TASK PROMPT :: Convert everything in the data from the line containing "What are all" down to and including the line containing "Which series ends" into a Markdown table with the columns Row and Line. Omit the blank lines and the pictures.

DATA FOR REVIEW ::
↓

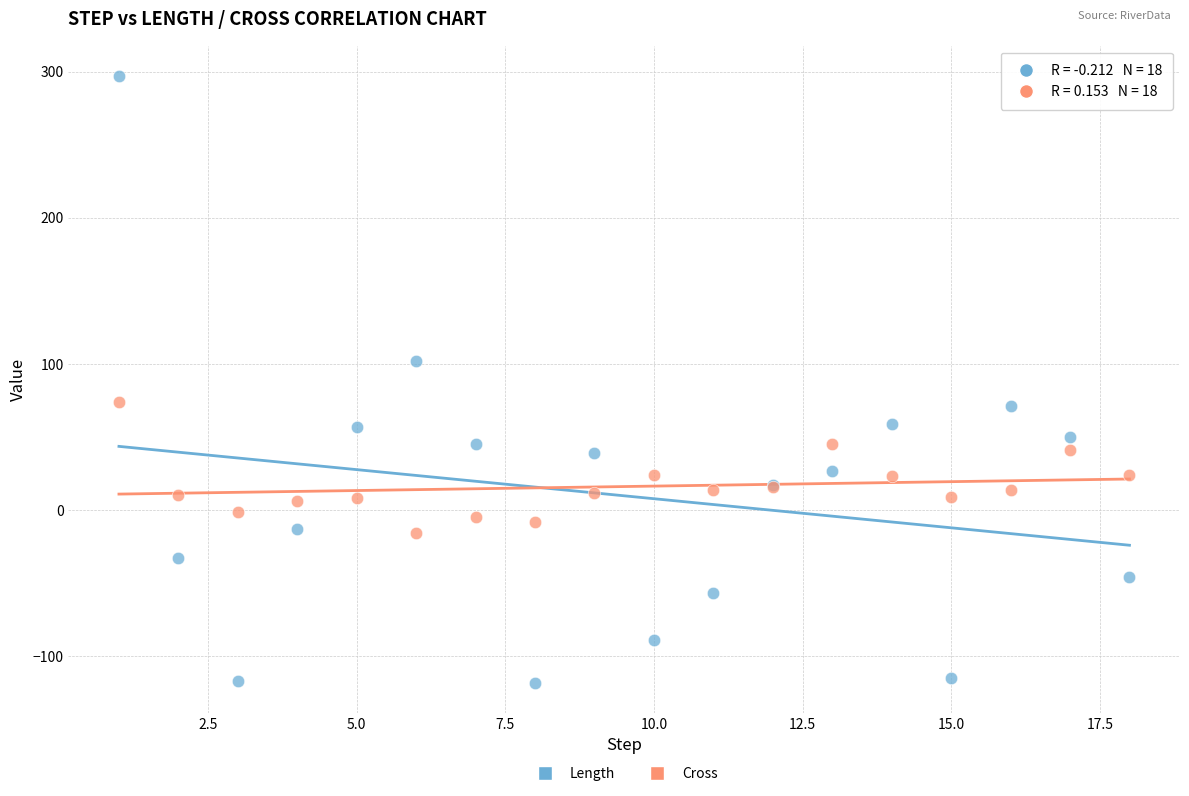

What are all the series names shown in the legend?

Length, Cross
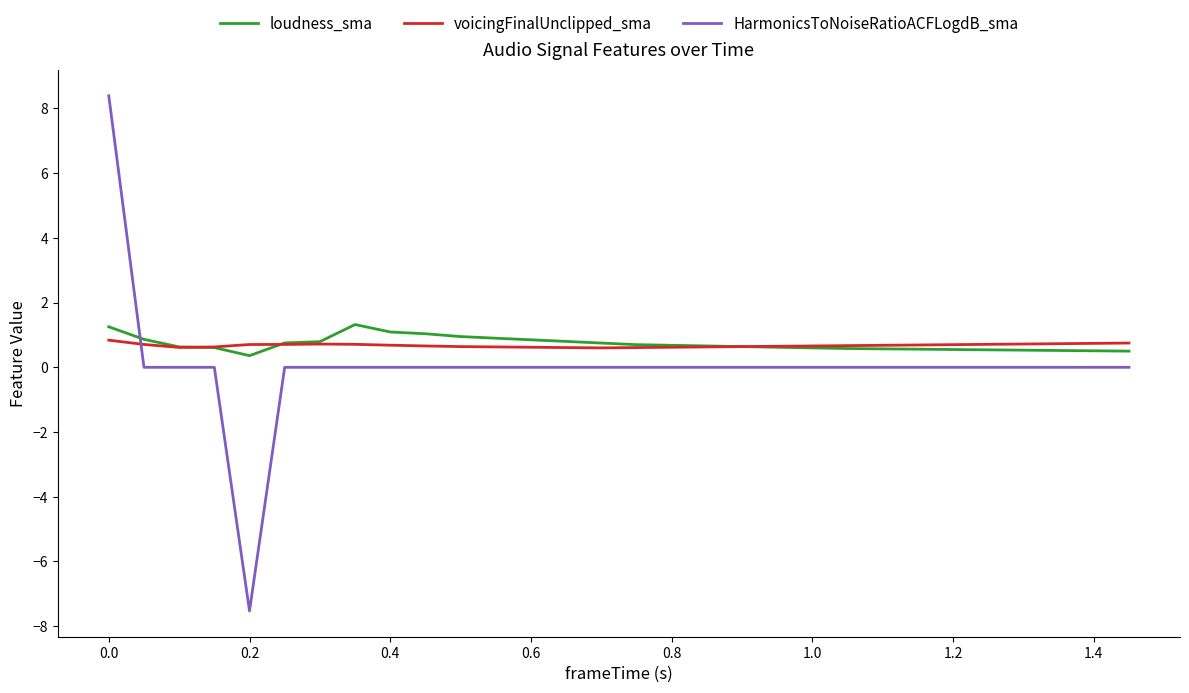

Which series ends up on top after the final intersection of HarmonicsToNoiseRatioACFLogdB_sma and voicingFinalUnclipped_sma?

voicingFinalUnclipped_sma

↑
↓

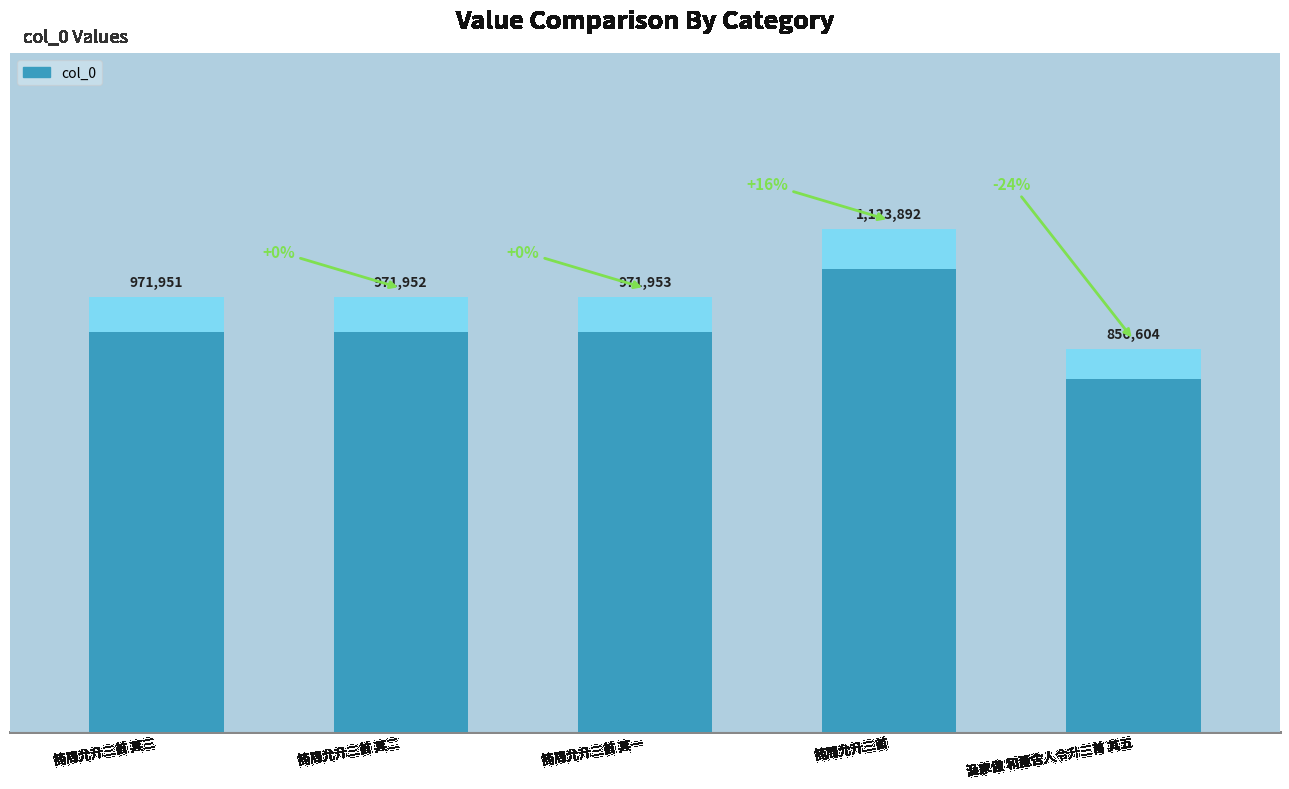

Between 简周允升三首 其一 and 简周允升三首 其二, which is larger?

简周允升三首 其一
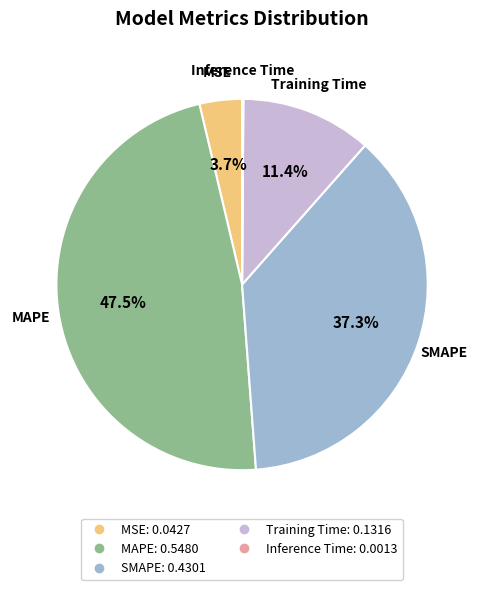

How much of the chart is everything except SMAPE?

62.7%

↑

YOUR SOLUTION ::
| Row | Line |
|---|---|
| 1 | What are all the series names shown in the legend? |
| 2 | Length, Cross |
| 3 | Which series ends up on top after the final intersection of HarmonicsToNoiseRatioACFLogdB_sma and voicingFinalUnclipped_sma? |